From Lapworth to Mbeya

My trip from start to finish went something like this…

On Monday I left my parents’ home at 2.15pm, arriving at Heathrow Terminal 5 at 4pm (thanks, dad & mum!) Flight departed at 6.45pm and, with hardly any sleep, I arrived at 7.15am at Dar International Airport (which is smaller than the smallest airport you have probably ever flown from in England!) Despite the early hour, it was already hot, and my taxi driver soon arrived to take me to our head office in Dar. After over an hour stuck in the usual Dar traffic jams, I arrived. Exhausted, I cat-napped on a couch, occasionally stirring to slap a mosquito, until it was time for lunch with a colleague followed by a restful afternoon ready for the gruelling day that would follow.

Wednesday morning came and unfortunately I had set my alarm wrongly, so I didn’t wake up until the taxi beeped its horn on arrival at 5am. I managed to get out the B&B in record time and we sped to the bus station, still in plenty of time for my 6am bus.

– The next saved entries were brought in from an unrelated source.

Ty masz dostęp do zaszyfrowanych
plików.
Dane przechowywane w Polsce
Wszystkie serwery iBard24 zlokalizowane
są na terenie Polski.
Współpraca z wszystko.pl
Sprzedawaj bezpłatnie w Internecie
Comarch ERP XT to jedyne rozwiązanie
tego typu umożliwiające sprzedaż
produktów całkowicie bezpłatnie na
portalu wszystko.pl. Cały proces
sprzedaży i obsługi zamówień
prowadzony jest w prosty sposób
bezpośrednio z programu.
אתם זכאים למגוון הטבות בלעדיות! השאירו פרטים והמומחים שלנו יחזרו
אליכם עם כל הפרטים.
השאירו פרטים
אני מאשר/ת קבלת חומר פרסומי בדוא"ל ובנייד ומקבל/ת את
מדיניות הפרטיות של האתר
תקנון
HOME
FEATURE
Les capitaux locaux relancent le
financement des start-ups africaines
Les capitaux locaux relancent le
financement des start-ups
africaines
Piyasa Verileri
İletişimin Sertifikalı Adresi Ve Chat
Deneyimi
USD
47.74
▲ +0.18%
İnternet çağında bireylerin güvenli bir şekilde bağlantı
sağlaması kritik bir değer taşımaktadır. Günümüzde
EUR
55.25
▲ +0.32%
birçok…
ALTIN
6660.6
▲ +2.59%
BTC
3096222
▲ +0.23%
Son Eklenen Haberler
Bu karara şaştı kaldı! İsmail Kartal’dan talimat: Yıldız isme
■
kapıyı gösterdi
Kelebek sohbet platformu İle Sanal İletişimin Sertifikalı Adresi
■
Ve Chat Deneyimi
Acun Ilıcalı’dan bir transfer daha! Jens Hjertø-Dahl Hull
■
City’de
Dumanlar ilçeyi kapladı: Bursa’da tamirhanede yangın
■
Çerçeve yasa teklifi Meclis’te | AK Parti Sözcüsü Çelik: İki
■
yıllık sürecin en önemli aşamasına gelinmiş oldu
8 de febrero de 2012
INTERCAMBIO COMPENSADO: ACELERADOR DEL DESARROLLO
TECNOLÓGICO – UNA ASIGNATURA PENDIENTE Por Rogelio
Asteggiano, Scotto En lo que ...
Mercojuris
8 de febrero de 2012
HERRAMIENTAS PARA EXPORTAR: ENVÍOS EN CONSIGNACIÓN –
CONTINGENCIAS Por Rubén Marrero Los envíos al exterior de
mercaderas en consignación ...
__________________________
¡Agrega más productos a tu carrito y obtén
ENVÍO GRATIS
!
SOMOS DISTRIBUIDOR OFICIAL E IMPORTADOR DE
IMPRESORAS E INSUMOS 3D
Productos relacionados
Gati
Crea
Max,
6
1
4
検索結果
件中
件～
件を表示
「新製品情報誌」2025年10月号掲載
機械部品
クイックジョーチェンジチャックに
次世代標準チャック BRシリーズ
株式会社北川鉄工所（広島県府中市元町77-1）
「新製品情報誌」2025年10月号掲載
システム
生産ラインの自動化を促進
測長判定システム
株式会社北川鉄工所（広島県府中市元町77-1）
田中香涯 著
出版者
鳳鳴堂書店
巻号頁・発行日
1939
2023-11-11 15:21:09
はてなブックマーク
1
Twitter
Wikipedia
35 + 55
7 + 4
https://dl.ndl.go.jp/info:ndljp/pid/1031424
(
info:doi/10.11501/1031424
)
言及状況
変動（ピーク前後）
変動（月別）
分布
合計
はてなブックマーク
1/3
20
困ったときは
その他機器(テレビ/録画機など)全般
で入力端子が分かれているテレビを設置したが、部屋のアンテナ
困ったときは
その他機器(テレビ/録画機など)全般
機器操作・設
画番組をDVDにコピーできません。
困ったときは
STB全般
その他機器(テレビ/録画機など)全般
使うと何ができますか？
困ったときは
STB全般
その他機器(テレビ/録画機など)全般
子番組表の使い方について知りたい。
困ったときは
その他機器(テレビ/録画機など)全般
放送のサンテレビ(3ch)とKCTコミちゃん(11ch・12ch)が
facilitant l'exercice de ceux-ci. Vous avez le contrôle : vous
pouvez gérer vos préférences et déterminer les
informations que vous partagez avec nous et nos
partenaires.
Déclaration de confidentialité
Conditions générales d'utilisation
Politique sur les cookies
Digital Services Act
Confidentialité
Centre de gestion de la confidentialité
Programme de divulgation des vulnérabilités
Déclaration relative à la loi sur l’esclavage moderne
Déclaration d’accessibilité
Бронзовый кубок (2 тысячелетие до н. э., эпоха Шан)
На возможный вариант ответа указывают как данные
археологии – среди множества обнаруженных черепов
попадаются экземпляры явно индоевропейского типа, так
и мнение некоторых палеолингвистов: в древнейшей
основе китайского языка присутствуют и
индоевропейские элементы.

I felt sick from tiredness but fortunately I am a bit better at sleeping on buses than on planes, so I had a reasonable doze before eating my peanut butter & jam sandwiches for breakfast. Most of the ride was hot and the seating was a bit cramped. Mid-morning we stopped for a quick loo break, and around noon a 10min lunch break at a service station (don’t think Costa Coffee and rows of clean toilets, instead think quick fried food and sodas and a row of not-so-clean-and-locks-don’t-work long drops!) We made good time, despite being held up in one place due to road works and another due to a truck having gone over the cliff and a crane was getting into place to haul it back up. However, there were no more loo stops, until there was an outcry on the bus and the driver found a convenient spot to pull over and there were no bushes to hide behind – it was just men round the front of the bus and women round the back, in full view of the open road!

The approach to Mbeya was beautiful as everywhere was fresh and green from the rains and the air felt cool. It was a relief to arrive at the bus station in the daylight at 6.30pm, to see a familiar face waiting to pick me up (thanks, Jo) and then to be welcomed into my own home with a meal waiting for me (thanks, Karin).

Not a trip to be repeated too often, but I thank God that everything went smoothly and I arrived safely and even, miracle of miracles, on time!